After his stroke, Mr. P still had outstanding memory and intelligence. He could still read and talk, and mixed well with the other patients on his ward. His vision was in most respects normal---with one notable exception: He couldn't recognize the faces of people or animals. As he put it himself, "I can see the eyes, nose, and mouth quite clearly, but they just don't add up. They all seem chalked in, like on a blackboard ... I have to tell by the clothes or by the voice whether it is a man or a woman ...The hair may help a lot, or if there is a mustache ... ." Even his own face, seen in a mirror, looked to him strange and unfamiliar. Mr. P had lost a critical aspect of his visual intelligence.

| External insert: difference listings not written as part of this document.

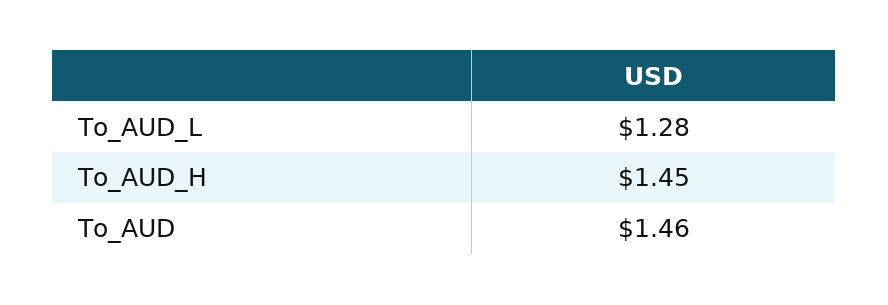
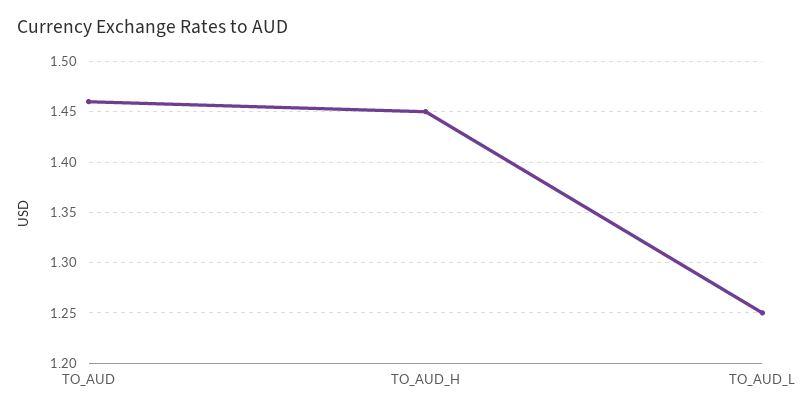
  {
-   "To_AUD_L": 1.28,
+   "To_AUD_L": 1.25,
    "To_AUD_H": 1.45,
    "To_AUD": 1.46
  }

We have long known about IQ and rational intelligence. And, due in part to recent advances in neuroscience and psychology, we have begun to appreciate the importance of emotional intelligence. But we are largely ignorant that there is even such a thing as visual intelligence---that is, until it is severely impaired, as in the case of Mr. P, by a stroke or other insult to visual cortex. The culprit in our ignorance is visual intelligence itself. Vision is normally so swift and sure, so dependable and informative, and apparently so effortless that we naturally assume that it is, indeed, effortless. But the swift ease of vision, like the graceful ease of an Olympic ice skater, is deceptive. Behind the graceful ease of the skater are years of rigorous training, and behind the swift ease of vision is an intelligence so great that it occupies nearly half of the brain's cortex. Our visual intelligence richly interacts with, and in many cases precedes and drives, our rational and emotional intelligence. To understand visual intelligence is to understand, in large part, who we are.

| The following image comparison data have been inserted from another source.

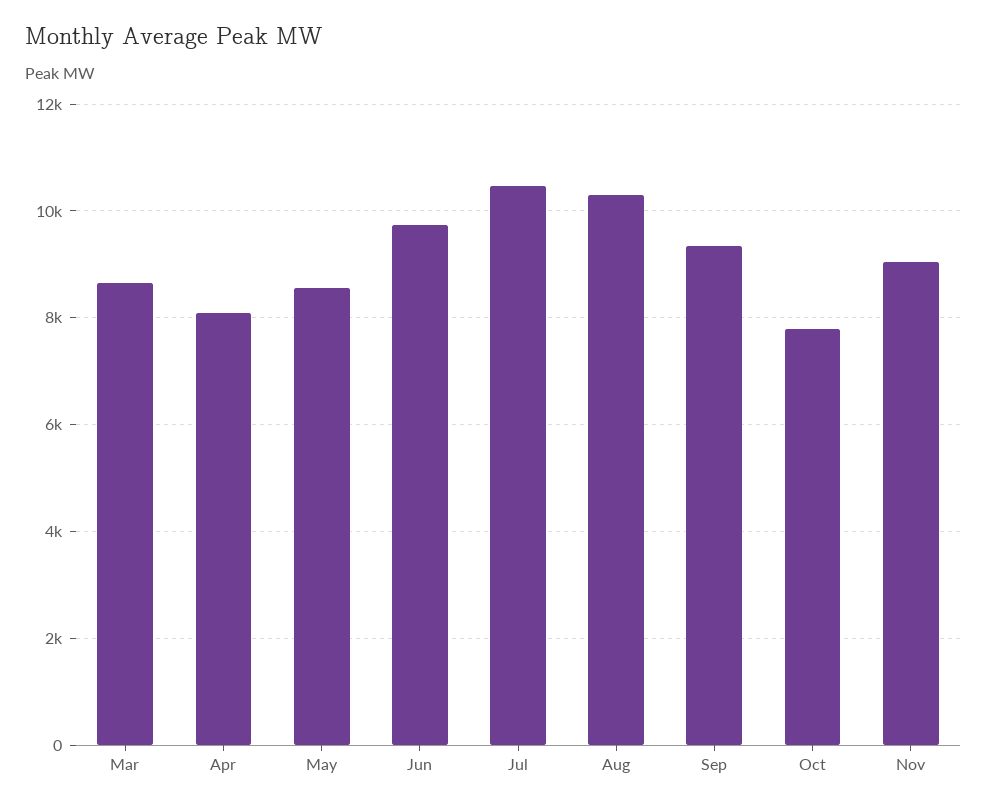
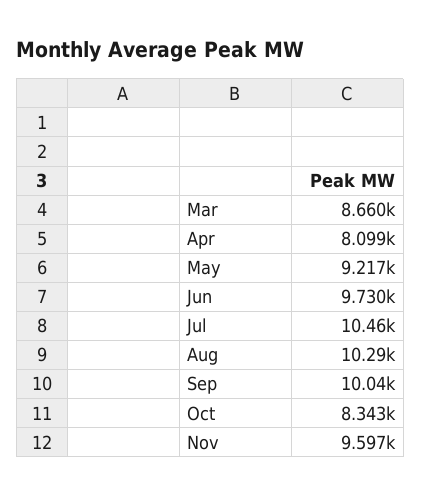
  {
    "Mar": 8660,
    "Apr": 8099,
-   "May": 8600,
+   "May": 9217,
    "Jun": 9730,
    "Jul": 10460,
    "Aug": 10290,
-   "Sep": 9400,
+   "Sep": 10040,
-   "Oct": 7800,
+   "Oct": 8343,
-   "Nov": 9000
+   "Nov": 9597
  }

It is also to understand much about our highly visual culture in which, as the saying goes, image is everything. Consider, for instance, our entertainment. Visual effects lure us into theaters, and propel films like Star Wars and Jurassic Park to record sales. Music videos usher us before surreal visual worlds, and spawn TV stations like MTV and VH-1. Video games swallow kids (and adults) for hours on end, and swell the bottom lines of companies like Sega and Nintendo. Virtual reality, popularized in movies like Disclosure and Lawnmower Man, can immerse us in visual worlds of unprecedented realism, and promises to transform not only entertainment but also architecture, education, manufacturing, and medicine. As a culture we vote with our time and wallets and, in the case of entertainment, our vote is clear. Just as we enjoy rich literature that stimulates our rational intelligence, or a moving story that engages our emotional intelligence, so we also seek out and enjoy new media that challenge our visual intelligence.
Or consider marketing and advertisement, which daily manipulate our buying habits with sophisticated images. Corporations spend millions each year on billboards, packaging, magazine ads, and television commercials. Their images can so powerfully influence our behavior that they sometimes generate controversy---witness the uproar over Joe Camel. If you're out to sell something, understanding visual intelligence is, without question, critical to the design of effective visual marketing. And if you're out to buy something, understanding visual intelligence can help clue you in to what is being done to you as a consumer, and how it's being done.
Perhaps the most surprising insight that has emerged from vision research is this: Vision is not merely a matter of passive perception, it is an intelligent process of active construction. What you see is, invariably, what your visual intelligence constructs. Just as scientists intelligently construct useful theories based on experimental evidence, so vision intelligently constructs useful visual worlds based on images at the eyes. The main difference is that the constructions of scientists are done consciously, but those of vision are done, for the most part, unconsciously.
The constructive power of visual intelligence has long fascinated vision researchers. How can vision conjure up the endless panoply of colors and shapes and motions that we see about us in the ``real'' world? How can it morph a mass of metal into a murdering maniac in the world of Terminator 2? How can it stretch before us a world in three dimensions when we watch, with special glasses, a 3D movie like Dial M for Murder? How can it "boldly go where no man has gone before", not just through the "strange new worlds" of Star Trek but through the stranger new worlds revealed by the cameras of the Hubble telescope and of probes like Voyager and Pioneer, worlds for which the eye has not obviously been adapted?
Vision has divulged many of its secrets to physicists, neurobiologists, perceptual psychologists, and researchers in computer vision. But, many interesting secrets are yet to be unveiled. These secrets, both revealed and unrevealed, of your visual intelligence are sure to pique in you the same admiration and curiosity that animate vision researchers.
For some, science is like a "reaper binder" that methodically mows down wheat: Science methodically mows down unanswered questions and leaves ever less room for wonder. But our exploration of visual intelligence will suggest that science is more like an island: "The larger the island of knowledge, the longer the shoreline of wonder." For each question we answer ten new ones arise, and for each new probe at nature entire vistas arise.